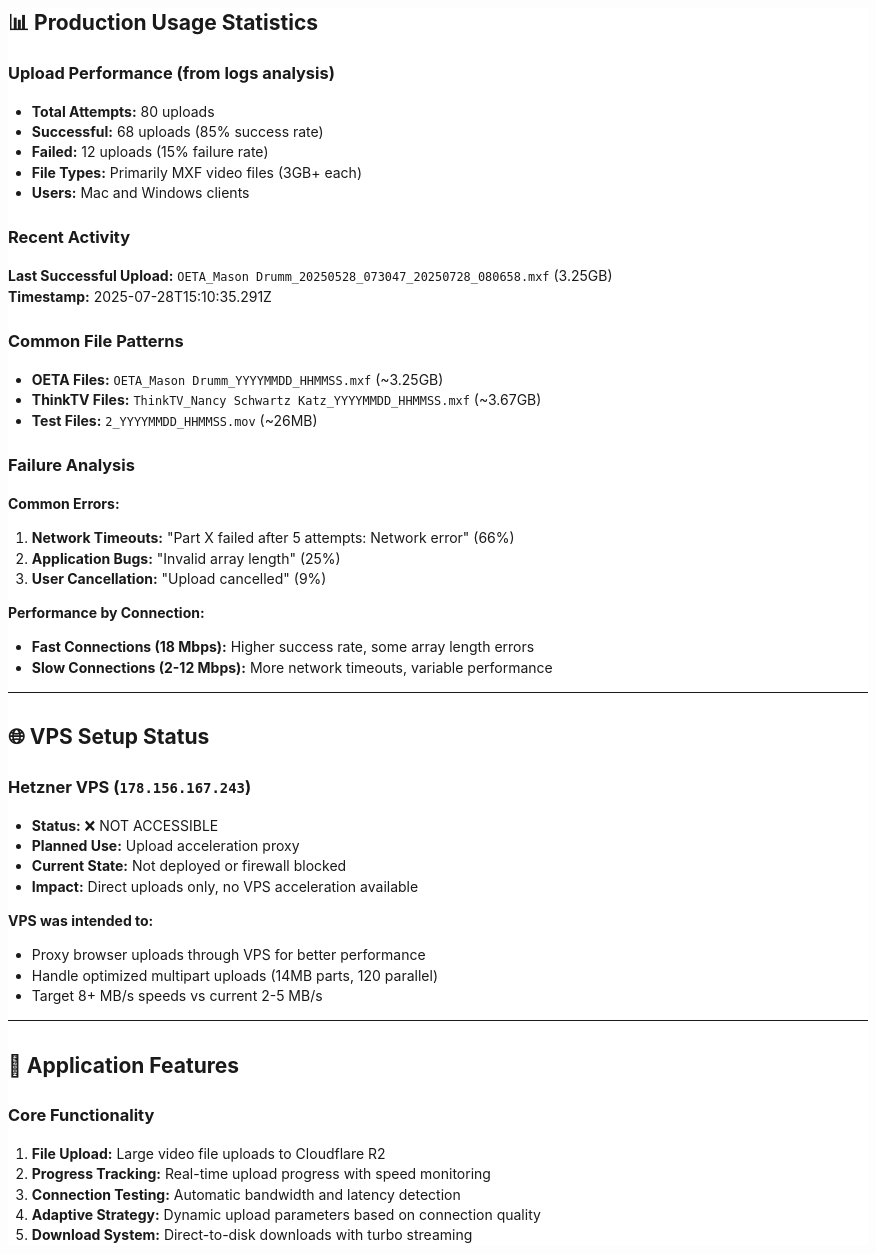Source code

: 
## 📊 **Production Usage Statistics**

### **Upload Performance** (from logs analysis)
- **Total Attempts:** 80 uploads
- **Successful:** 68 uploads (85% success rate)
- **Failed:** 12 uploads (15% failure rate)
- **File Types:** Primarily MXF video files (3GB+ each)
- **Users:** Mac and Windows clients

### **Recent Activity**
**Last Successful Upload:** `OETA_Mason Drumm_20250528_073047_20250728_080658.mxf` (3.25GB)  
**Timestamp:** 2025-07-28T15:10:35.291Z

### **Common File Patterns**
- **OETA Files:** `OETA_Mason Drumm_YYYYMMDD_HHMMSS.mxf` (~3.25GB)
- **ThinkTV Files:** `ThinkTV_Nancy Schwartz Katz_YYYYMMDD_HHMMSS.mxf` (~3.67GB)
- **Test Files:** `2_YYYYMMDD_HHMMSS.mov` (~26MB)

### **Failure Analysis**
**Common Errors:**
1. **Network Timeouts:** "Part X failed after 5 attempts: Network error" (66%)
2. **Application Bugs:** "Invalid array length" (25%)
3. **User Cancellation:** "Upload cancelled" (9%)

**Performance by Connection:**
- **Fast Connections (18 Mbps):** Higher success rate, some array length errors
- **Slow Connections (2-12 Mbps):** More network timeouts, variable performance

---

## 🌐 **VPS Setup Status**

### **Hetzner VPS** (`178.156.167.243`)
- **Status:** ❌ NOT ACCESSIBLE
- **Planned Use:** Upload acceleration proxy
- **Current State:** Not deployed or firewall blocked
- **Impact:** Direct uploads only, no VPS acceleration available

**VPS was intended to:**
- Proxy browser uploads through VPS for better performance
- Handle optimized multipart uploads (14MB parts, 120 parallel)
- Target 8+ MB/s speeds vs current 2-5 MB/s

---

## 🚀 **Application Features**

### **Core Functionality**
1. **File Upload:** Large video file uploads to Cloudflare R2
2. **Progress Tracking:** Real-time upload progress with speed monitoring
3. **Connection Testing:** Automatic bandwidth and latency detection
4. **Adaptive Strategy:** Dynamic upload parameters based on connection quality
5. **Download System:** Direct-to-disk downloads with turbo streaming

-.-.-

> ABOUT THIS TASK: Can you render every line of the item above as a Markdown table with the columns Row and Content, numbering the rows and skipping blank lines? Leave the picture out of your answer.

> EXERCISE RESULT:
| Row | Content |
|---|---|
| 1 | Source code |
| 2 | :  |
| 3 | ## 📊 **Production Usage Statistics** |
| 4 | ### **Upload Performance** (from logs analysis) |
| 5 | - **Total Attempts:** 80 uploads |
| 6 | - **Successful:** 68 uploads (85% success rate) |
| 7 | - **Failed:** 12 uploads (15% failure rate) |
| 8 | - **File Types:** Primarily MXF video files (3GB+ each) |
| 9 | - **Users:** Mac and Windows clients |
| 10 | ### **Recent Activity** |
| 11 | **Last Successful Upload:** `OETA_Mason Drumm_20250528_073047_20250728_080658.mxf` (3.25GB)   |
| 12 | **Timestamp:** 2025-07-28T15:10:35.291Z |
| 13 | ### **Common File Patterns** |
| 14 | - **OETA Files:** `OETA_Mason Drumm_YYYYMMDD_HHMMSS.mxf` (~3.25GB) |
| 15 | - **ThinkTV Files:** `ThinkTV_Nancy Schwartz Katz_YYYYMMDD_HHMMSS.mxf` (~3.67GB) |
| 16 | - **Test Files:** `2_YYYYMMDD_HHMMSS.mov` (~26MB) |
| 17 | ### **Failure Analysis** |
| 18 | **Common Errors:** |
| 19 | 1. **Network Timeouts:** "Part X failed after 5 attempts: Network error" (66%) |
| 20 | 2. **Application Bugs:** "Invalid array length" (25%) |
| 21 | 3. **User Cancellation:** "Upload cancelled" (9%) |
| 22 | **Performance by Connection:** |
| 23 | - **Fast Connections (18 Mbps):** Higher success rate, some array length errors |
| 24 | - **Slow Connections (2-12 Mbps):** More network timeouts, variable performance |
| 25 | --- |
| 26 | ## 🌐 **VPS Setup Status** |
| 27 | ### **Hetzner VPS** (`178.156.167.243`) |
| 28 | - **Status:** ❌ NOT ACCESSIBLE |
| 29 | - **Planned Use:** Upload acceleration proxy |
| 30 | - **Current State:** Not deployed or firewall blocked |
| 31 | - **Impact:** Direct uploads only, no VPS acceleration available |
| 32 | **VPS was intended to:** |
| 33 | - Proxy browser uploads through VPS for better performance |
| 34 | - Handle optimized multipart uploads (14MB parts, 120 parallel) |
| 35 | - Target 8+ MB/s speeds vs current 2-5 MB/s |
| 36 | --- |
| 37 | ## 🚀 **Application Features** |
| 38 | ### **Core Functionality** |
| 39 | 1. **File Upload:** Large video file uploads to Cloudflare R2 |
| 40 | 2. **Progress Tracking:** Real-time upload progress with speed monitoring |
| 41 | 3. **Connection Testing:** Automatic bandwidth and latency detection |
| 42 | 4. **Adaptive Strategy:** Dynamic upload parameters based on connection quality |
| 43 | 5. **Download System:** Direct-to-disk downloads with turbo streaming |